Second, there is a desire to find SOMETHING concrete to explain such a nebulous disease. Much as we've seen with the antivax crowd, patients and those close to them need explanations, need something to help them build a picture of what's going on. Even if treatment is generations away, it somehow feels better to at least know what's making you sick, and maybe to have someone to blame. Although of course, some do then rush to false hopes of treatment.

In that context, there will be people--both honest and dishonest--who will be more than happy to offer explanations and possible treatments. Mikovits/WPI were one of that group. Their data was interesting but iffy right from the start, and the quality of their data and their explanations of it went downhill from there. Please remember that you're dealing with a skeptical scientific community with well-honed instincts and skills for detecting and dissecting bad science. Mikovits/WPI were doing bad science. And eventually they got pretty openly unethical about making some pretty wild and unsupported accusations of critics, including implying fraud. In retrospect this has a strong whiff of "protest too much".

So yes, we're rather pleased to see Mikovits crash and burn. We detest bad science, and we detest willful practice of it even more. Add in Mikovits' hypocrisy and we feel she deserves everything coming to her. But what you have to recognize is that part of our pleasure is in seeing real science given a better chance, in seeing patients no longer being mislead. Many people are identifying with Mikovits and so take all this personally. Don't.

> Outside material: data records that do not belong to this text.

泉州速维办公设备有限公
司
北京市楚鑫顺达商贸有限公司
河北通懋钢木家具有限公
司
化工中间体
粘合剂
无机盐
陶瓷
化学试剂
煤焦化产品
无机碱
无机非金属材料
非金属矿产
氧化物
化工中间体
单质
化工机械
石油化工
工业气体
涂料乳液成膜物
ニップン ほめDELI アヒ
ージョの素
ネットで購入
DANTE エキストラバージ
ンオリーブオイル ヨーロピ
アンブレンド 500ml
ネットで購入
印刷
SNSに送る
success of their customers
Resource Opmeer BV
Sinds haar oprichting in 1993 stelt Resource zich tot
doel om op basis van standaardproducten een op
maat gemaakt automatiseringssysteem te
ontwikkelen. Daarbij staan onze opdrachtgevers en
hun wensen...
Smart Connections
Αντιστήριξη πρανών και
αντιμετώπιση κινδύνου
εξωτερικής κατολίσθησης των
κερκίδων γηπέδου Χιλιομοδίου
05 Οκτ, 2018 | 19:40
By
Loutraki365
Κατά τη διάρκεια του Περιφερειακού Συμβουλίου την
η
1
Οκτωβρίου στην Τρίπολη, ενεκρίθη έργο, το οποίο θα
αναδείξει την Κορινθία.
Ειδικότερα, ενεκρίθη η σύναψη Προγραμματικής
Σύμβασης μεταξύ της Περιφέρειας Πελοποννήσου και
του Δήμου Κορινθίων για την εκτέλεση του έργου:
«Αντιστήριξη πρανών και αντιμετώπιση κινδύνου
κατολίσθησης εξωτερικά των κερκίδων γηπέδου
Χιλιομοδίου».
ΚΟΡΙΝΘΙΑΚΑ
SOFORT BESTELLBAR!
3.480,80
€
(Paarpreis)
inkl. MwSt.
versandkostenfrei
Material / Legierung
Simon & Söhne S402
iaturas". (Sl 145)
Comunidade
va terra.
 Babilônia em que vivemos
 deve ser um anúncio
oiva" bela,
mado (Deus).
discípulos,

I don't care how much you may disagree with our opinions of the quality of Mikovits' science, you need to recognize that we HAVE those opinions, and in that context we're quite justified in wanting to see HER disgraced. Whether you've decided you "stand with her" doesn't make a damn difference, because it doesn't affect the evidence one whit. I can't blame you for that, but neither does it make Mikovits any less guilty.

Jeff-- The 5-AZA, I think, is key to everything.

Epigenetic modification of cells to induce ERV particle formation explains every weird bit of data in that paper, from the westerns, to the 100% peak-shift in the flow data, to the budding virus.

When you add in the fact that there are no normal + 5-AZA in Fig 2c, Im assuming none of the normals in any of the experiments got 5-AZA, and everything in that paper is an ERV artifact.

The only thing nailing anything to 'XMRV' and not an ERV is the sequence data from Silverman, and that has been retracted.

(I will have a post up late tonight/early tomorrow explaining this more fully)

@Dr. Stomper #484
The label says anti-XMRV RT, which almost certainly means anti-XMRV reverse antibody. I have no idea how they could get bands at 30 kd with an anti RT antibody.